In a significant move to accelerate India's electric mobility transition, the central government is formulating a new financing scheme aimed at making loans cheaper for private electric bus operators. This initiative comes as these operators face severe challenges in securing affordable credit, a situation worsened by heightened caution among lenders following the high-profile collapse of electric cab company BluSmart.
Addressing the High Cost of Capital
The proposed scheme, being finalized by the ministry of heavy industries, is expected to be rolled out over the next six to twelve months. Its core objective is to tackle one of the most significant bottlenecks in India's shift to electric buses: the prohibitively high cost of capital for private operators. These private players run nearly 90% of the country's approximately two million buses, dominating intercity and commercial routes.
The plan involves channeling lower-cost, longer-tenor funds to non-banking finance companies (NBFCs) through two key state-run institutions: the Small Industries Development Bank of India (Sidbi) and the National Bank for Agriculture and Rural Development (Nabard). This structure is designed to reduce equated monthly instalments (EMIs), extend repayment periods, and ultimately improve margins and risk-adjusted returns for bus operators.
Currently, an electric bus costs between ₹1.6 crore and ₹2 crore, which is two-and-a-half to three times more than a diesel-powered bus. This high upfront cost makes financing a critical constraint for adoption.
A Scheme for the Dominant Private Sector
While existing government incentives like FAME II, PM E-DRIVE, and PM-eBus Sewa have largely focused on public transport, the new scheme specifically targets the vast private bus market. One government official highlighted the scale, noting that while there are about 100,000-150,000 government buses on Indian roads, the private sector operates a much larger fleet of roughly 1.9 million buses covering various intercity routes.
The push for this scheme follows a recommendation in August last year from federal policy think tank NITI Aayog. It had advised the heavy industries ministry to collaborate with the finance ministry to create a fund-of-funds structure to ease the adoption of high-cost electric buses and trucks.
Overcoming Lender Caution Post-BlueSmart
The timing of this intervention is crucial. The past year has seen lenders grow increasingly wary of the electric vehicle (EV) sector after the dramatic collapse of BluSmart in April 2025. India's capital markets regulator accused BluSmart's founders of misusing ₹262 crore of company funds for personal luxury expenses, leading to the shutdown of a company that operated about 8,000 electric cars.
This episode has had a chilling effect. "Lenders, including banks and non-banking financial corporations, are now re-evaluating their exposure to the EV sector. The BluSmart case has highlighted the risks associated with lending to EV companies, particularly those with aggressive growth plans and uncertain revenue streams," said Dhiraj Agarwal, chief business officer of Mufin Green Finance.
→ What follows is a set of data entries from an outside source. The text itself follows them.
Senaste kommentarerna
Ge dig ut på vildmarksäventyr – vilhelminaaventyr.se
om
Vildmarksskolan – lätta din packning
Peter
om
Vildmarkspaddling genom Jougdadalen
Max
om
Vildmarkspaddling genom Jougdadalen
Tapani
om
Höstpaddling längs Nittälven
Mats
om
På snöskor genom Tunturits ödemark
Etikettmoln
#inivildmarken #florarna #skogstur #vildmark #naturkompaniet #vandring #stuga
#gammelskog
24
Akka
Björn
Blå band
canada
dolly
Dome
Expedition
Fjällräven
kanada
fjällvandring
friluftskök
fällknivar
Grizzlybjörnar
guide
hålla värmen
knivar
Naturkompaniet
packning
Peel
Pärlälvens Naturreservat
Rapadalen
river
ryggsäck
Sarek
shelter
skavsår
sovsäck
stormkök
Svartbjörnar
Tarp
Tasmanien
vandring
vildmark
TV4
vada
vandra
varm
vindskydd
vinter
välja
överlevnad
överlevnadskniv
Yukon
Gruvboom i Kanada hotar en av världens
Industry operators feel this caution directly. Rohan Dewan, founder of bus operating company Leafybus, shared his experience, "Initially as a startup, we got an NBFC to back us for the first 4-6 buses, and the cost of capital was relatively high as financiers require prior experience of operating EVs. This is a very nascent industry." He added that corporate governance lapses at BluSmart had unsettled both government and private financiers.
Experts believe a robust financing mechanism is key to unlocking growth. "The use-cases for private sector e-buses are quite varied from school buses to intercity travel. A robust financing mechanism for rollout of more private sector e-buses is likely to boost intercity e-bus travel, as the returns on investment are best on intercity travel," said T. Surya Kiran, former executive director of the Association of State Road Transport Undertakings.
The success of the scheme will depend on its ability to meaningfully reduce borrowing costs. Agarwal of Mufin Green Finance explained, "Private bus operators are extremely cash-flow sensitive. Even though e-buses have lower operating costs, high upfront EMIs and conservative lending tenors make them unattractive today... A structure where apex institutions provide lower-cost, longer-tenor funds to NBFCs can translate into lower EMIs and longer repayment periods aligned with routes for bus operators."
This new scheme would become the fourth major government initiative for buses in the EV space. It follows the ₹11,500-crore FAME II, the ₹10,900-crore PM E-DRIVE scheme, and the massive ₹57,613-crore PM-eBus Sewa, which aims to add 10,000 electric buses via public-private partnerships for city operations.
The market potential is substantial. According to Mordor Intelligence, India's electric bus market is valued at $1.17 billion in 2025 and is projected to reach $2.48 billion by 2029, growing at a compound annual growth rate of 20.66%. The recent conclusion of India's largest electric bus tender for 10,900 vehicles, won by new-age manufacturers PMI Electro and EKA Mobility, signals a dynamic and competitive landscape ready for growth, provided the financing hurdle is cleared.